■ Aufgabe 1
Gib aus dem Text über Bäuerinnen den Abschnitt zwischen "Bäuerinnen spüren viel" und "des Westfälisch-Lippischen Landfrauenverbandes." wortgetreu zurück, beide Stellen eingeschlossen.
■ Aufgabe 2
Schreib die Datenzeilen vom Anfang bis zu der Zeile mit "road: (310, 418)" als JSON-Liste von Zeichenketten um, beide Enden eingeschlossen. Mach einen Eintrag pro Zeile und lass Leerzeilen weg.

Bäuerinnen spüren viel Druck

Wenn der Druck in Bauernfamilien groß ist, wie können Bäuerinnen im Alltag trotzdem Perspektiven entwickeln? Daran arbeiteten 65 Landfrauen auf einem Forum des Westfälisch-Lippischen Landfrauenverbandes.

Niedrige Preise, rote Zahlen auf dem Konto, negative Schlagzeilen über Landwirtschaft und Anfeindungen von Mitbürgern im Dorf – der Druck auf Bauernfamilien kommt von vielen Seiten.

Das wurde auf dem Forum des Westfälisch-Lippischen Landfrauenverbandes (WLLV) mit dem Thema „Wenn der Druck wächst: Kraft tanken, Stärken stärken, andere Wege gehen“ deutlich. Die 65 Teilnehmerinnen nutzten am Donnerstag in Appelhülsen, Kreis Coesfeld, die Möglichkeit sich auszutauschen, was sie auf den Höfen bewegt, und Perspektiven zu entwickeln trotz der für viele Bauernfamilien existenziellen Krise.

■ Datensätze
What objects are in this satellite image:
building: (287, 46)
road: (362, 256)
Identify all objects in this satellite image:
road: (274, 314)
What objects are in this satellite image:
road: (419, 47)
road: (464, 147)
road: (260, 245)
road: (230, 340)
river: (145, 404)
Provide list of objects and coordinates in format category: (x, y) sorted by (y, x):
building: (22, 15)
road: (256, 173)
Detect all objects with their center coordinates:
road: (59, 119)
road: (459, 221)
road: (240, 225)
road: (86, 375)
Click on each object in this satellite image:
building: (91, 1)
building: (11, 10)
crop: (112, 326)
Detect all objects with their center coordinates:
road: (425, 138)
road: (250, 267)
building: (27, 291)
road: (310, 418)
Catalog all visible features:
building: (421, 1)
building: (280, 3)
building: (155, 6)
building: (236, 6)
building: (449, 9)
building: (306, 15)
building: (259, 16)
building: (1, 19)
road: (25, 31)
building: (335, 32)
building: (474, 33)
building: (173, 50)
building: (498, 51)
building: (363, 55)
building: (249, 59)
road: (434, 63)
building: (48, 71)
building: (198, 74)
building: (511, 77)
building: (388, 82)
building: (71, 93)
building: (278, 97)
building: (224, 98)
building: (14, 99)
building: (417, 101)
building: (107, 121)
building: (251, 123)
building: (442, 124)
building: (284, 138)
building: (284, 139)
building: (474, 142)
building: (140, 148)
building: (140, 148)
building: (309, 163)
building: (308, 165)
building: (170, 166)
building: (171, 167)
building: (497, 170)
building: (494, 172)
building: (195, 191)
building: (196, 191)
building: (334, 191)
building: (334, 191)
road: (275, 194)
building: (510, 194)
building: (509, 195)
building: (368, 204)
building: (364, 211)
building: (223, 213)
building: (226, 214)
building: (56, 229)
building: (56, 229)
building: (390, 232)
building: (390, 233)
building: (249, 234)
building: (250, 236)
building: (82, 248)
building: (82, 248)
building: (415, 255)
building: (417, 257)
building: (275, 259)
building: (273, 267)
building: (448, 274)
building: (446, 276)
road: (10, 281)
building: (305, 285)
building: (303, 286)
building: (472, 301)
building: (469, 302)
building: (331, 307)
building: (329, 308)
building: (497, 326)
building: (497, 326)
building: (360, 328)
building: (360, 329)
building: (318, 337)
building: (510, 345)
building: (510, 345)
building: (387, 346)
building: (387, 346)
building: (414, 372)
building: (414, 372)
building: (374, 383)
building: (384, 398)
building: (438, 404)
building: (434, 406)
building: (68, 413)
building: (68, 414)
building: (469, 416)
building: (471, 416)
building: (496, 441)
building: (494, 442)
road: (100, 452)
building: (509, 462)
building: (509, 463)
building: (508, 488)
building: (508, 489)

■ Vollständige Ausgabe 1
Bäuerinnen spüren viel Druck

Wenn der Druck in Bauernfamilien groß ist, wie können Bäuerinnen im Alltag trotzdem Perspektiven entwickeln? Daran arbeiteten 65 Landfrauen auf einem Forum des Westfälisch-Lippischen Landfrauenverbandes.

■ Vollständige Ausgabe 2
[
  "What objects are in this satellite image:",
  "building: (287, 46)",
  "road: (362, 256)",
  "Identify all objects in this satellite image:",
  "road: (274, 314)",
  "What objects are in this satellite image:",
  "road: (419, 47)",
  "road: (464, 147)",
  "road: (260, 245)",
  "road: (230, 340)",
  "river: (145, 404)",
  "Provide list of objects and coordinates in format category: (x, y) sorted by (y, x):",
  "building: (22, 15)",
  "road: (256, 173)",
  "Detect all objects with their center coordinates:",
  "road: (59, 119)",
  "road: (459, 221)",
  "road: (240, 225)",
  "road: (86, 375)",
  "Click on each object in this satellite image:",
  "building: (91, 1)",
  "building: (11, 10)",
  "crop: (112, 326)",
  "Detect all objects with their center coordinates:",
  "road: (425, 138)",
  "road: (250, 267)",
  "building: (27, 291)",
  "road: (310, 418)"
]